The food bank also has been hit by other changes brought on by COVID-19, such as retailers not bringing in as many items as they have in the past and supply chains scaling back, Yust explained. The amount of food products the food bank used to receive from retailers is down by about 70 percent.

Yust said that the food bank has received $1 million of the federal CARES Act funding provided to the state and about $2.6 million from the CARES funding given to the county, most of which it has spent already. Congress requires CARES Act funding to cover coronavirus-related expenses incurred from March 1 to Dec. 30.

The programs and distributions that the food bank administers can be costly. One month, large weekly distributions of food by five churches cost upward of $280,000, Yust pointed out.

The nonprofit also uses its funds to buy goods from “20-plus” local farmers, as well as local distributors like Kanemitsu Bakery on Molokai and the Blue Ginger Cafe on Lanai.

“We are trying to keep as much of the funds in Maui County and support Maui (businesses) by buying local,” Yust said.

Rice said food donations are always welcome from the public, but to save space — as storage is hard to find — and to reduce face-to-face interactions, people can make a donation online or find other ways to contribute at mauifoodbank.org.

To assist with the ever-growing needs of the island community, the Maui Food Bank needed to rent an additional 10,000 square feet so they have more space to store goods and sort items, rather than just using their office and warehouse in Wailuku. The nonprofit’s staff grew from 13 to 14, with some working seven days a week and nights to ensure needs were met, including Wright, who praised the staff.

“They have just been unbelievable,” he said.

The food bank is also able to fill the stomachs of Maui’s needy with the help of community volunteers — 956 helping with food distribution and putting in 8,393 hours just this month alone, Rice said. Churches that never did food distributions in the past have stepped up to do them on a weekly basis for months throughout the pandemic, including King’s Cathedral Maui, Kihei Baptist Chapel, Lahaina Baptist Church, Citizen Church Maui and Waipuna Chapel, Wright said.
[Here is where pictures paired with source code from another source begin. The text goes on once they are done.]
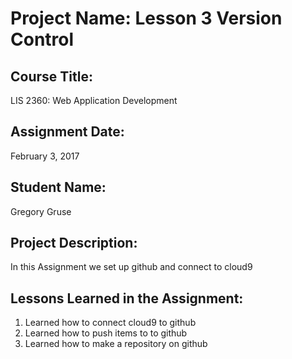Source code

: # Project Name:  Lesson 3 Version Control

## Course Title:
LIS 2360:  Web Application Development

## Assignment Date:  
February 3, 2017

## Student Name:  
Gregory Gruse

## Project Description:
In this Assignment we set up github and connect to cloud9

## Lessons Learned in the Assignment:
1. Learned how to connect cloud9 to github
2. Learned how to push items to to github
3. Learned how to make a repository on github
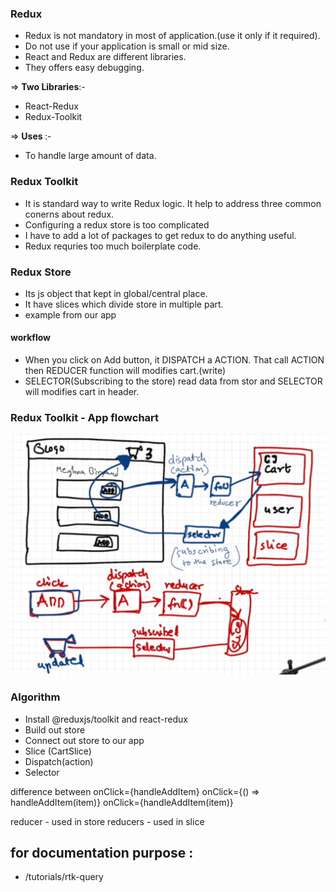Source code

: ### Redux

- Redux is not mandatory in most of application.(use it only if it required).
- Do not use if your application is small or mid size.
- React and Redux are different libraries.
- They offers easy debugging.

=> <b>Two Libraries</b>:-

- React-Redux
- Redux-Toolkit

=> <b>Uses </b>:-

- To handle large amount of data.

### Redux Toolkit

- It is standard way to write Redux logic. It help to address three common conerns about redux.
- Configuring a redux store is too complicated
- I have to add a lot of packages to get redux to do anything useful.
- Redux requries too much boilerplate code.

### Redux Store

- Its js object that kept in global/central place.
- It have slices which divide store in multiple part.
- example from our app

#### workflow

- When you click on Add button, it DISPATCH a ACTION. That call ACTION then REDUCER function will modifies cart.(write)
- SELECTOR(Subscribing to the store) read data from stor and SELECTOR will modifies cart in header.

### Redux Toolkit - App flowchart

![RTK-flowchart](./src/Images/rtk-flowchart.png)

### Algorithm

- Install @reduxjs/toolkit and react-redux
- Build out store
- Connect out store to our app
- Slice (CartSlice)
- Dispatch(action)
- Selector

difference between
onClick={handleAddItem}
onClick={() => handleAddItem(item)}
onClick={handleAddItem(item)}

reducer - used in store
reducers - used in slice

## for documentation purpose :

- /tutorials/rtk-query
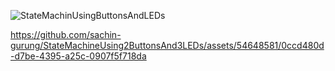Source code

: ![StateMachinUsingButtonsAndLEDs](https://github.com/sachin-gurung/StateMachineUsing2ButtonsAnd3LEDs/assets/54648581/daa99642-0b92-4258-a260-7af7c6fa477a)

https://github.com/sachin-gurung/StateMachineUsing2ButtonsAnd3LEDs/assets/54648581/0ccd480d-d7be-4395-a25c-0907f5f718da
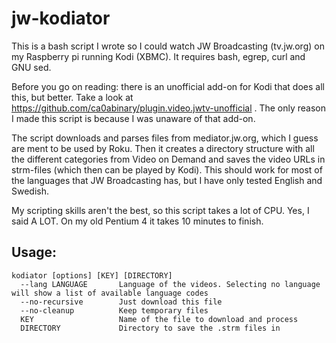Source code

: # jw-kodiator

This is a bash script I wrote so I could watch JW Broadcasting (tv.jw.org) on my Raspberry pi running Kodi (XBMC). It requires bash, egrep, curl and GNU sed.

Before you go on reading: there is an unofficial add-on for Kodi that does all this, but better. Take a look at https://github.com/ca0abinary/plugin.video.jwtv-unofficial . The only reason I made this script is because I was unaware of that add-on.

The script downloads and parses files from mediator.jw.org, which I guess are ment to be used by Roku. Then it creates a directory structure with all the different categories from Video on Demand and saves the video URLs in strm-files (which then can be played by Kodi). This should work for most of the languages that JW Broadcasting has, but I have only tested English and Swedish.

My scripting skills aren't the best, so this script takes a lot of CPU. Yes, I said A LOT. On my old Pentium 4 it takes 10 minutes to finish.

## Usage:
    kodiator [options] [KEY] [DIRECTORY]
      --lang LANGUAGE       Language of the videos. Selecting no language will show a list of available language codes
      --no-recursive        Just download this file
      --no-cleanup          Keep temporary files
      KEY                   Name of the file to download and process
      DIRECTORY             Directory to save the .strm files in


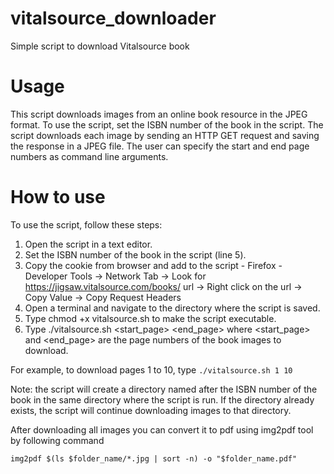 # vitalsource_downloader
Simple script to download Vitalsource book

# Usage

This script downloads images from an online book resource in the JPEG format.
To use the script, set the ISBN number of the book in the script. The script
downloads each image by sending an HTTP GET request and saving the response in a
JPEG file. The user can specify the start and end page numbers as command line
arguments.

# How to use
To use the script, follow these steps:

1. Open the script in a text editor.
2. Set the ISBN number of the book in the script (line 5).
3. Copy the cookie from browser and add to the script - Firefox - Developer Tools -> Network Tab -> Look for https://jigsaw.vitalsource.com/books/ url -> Right click on the url -> Copy Value -> Copy Request Headers
4. Open a terminal and navigate to the directory where the script is saved.
5. Type chmod +x vitalsource.sh to make the script executable.
6. Type ./vitalsource.sh <start_page> <end_page> where <start_page> and <end_page> are the page numbers of the book images to download.

For example, to download pages 1 to 10, type `./vitalsource.sh 1 10`

Note: the script will create a directory named after the ISBN number of the book in the same directory where the script is run. If the directory already exists, the script will continue downloading images to that directory.

After downloading all images you can convert it to pdf using img2pdf tool by following command 

`img2pdf $(ls $folder_name/*.jpg | sort -n) -o "$folder_name.pdf"`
Binhi At Ani, a nonprofit in Kahului, has also been doing periodic food distributions.

Wright added that Calvary Chapel South Maui, which has a food pantry program, went from operating three times a week to seven days at week at one point. It has since reduced to five days, as church services have resumed on the weekends.

“I have very strong volunteers,” said Coleen Rishovd, director of Calvary Chapel South Maui’s Food Pantry, which has been operating for eight years.

The program’s volunteers have grown from 12 to 95, and its single food pantry room has now expanded to the church. The amount of nonperishable groceries given out per week has grown by a couple thousand pounds, and now the pantry also gives out close to 3,000 pounds of produce a week, which they didn’t offer in the past. The pantry has purchased three large refrigerators and extra shelving to store all the food and keep it fresh, Rishovd said.

The pantry caters to both sheltered and unsheltered individuals with ready-made food items such as energy bars or peanut butter and jelly sandwiches for people who don’t have a stove.

The needs are real, she said, as they have a new family register for food every week. She thanked the food bank and the community for helping out.

The pantry’s hours are 9 a.m. to 2 p.m. Monday through Friday. Families receiving food need identification.

“We are so grateful to be here to minister in this way to our island,” Rishovd said. “If we can help take one bill off of their back and provide food, especially for their children, that gives so much relief and comfort for their parents.”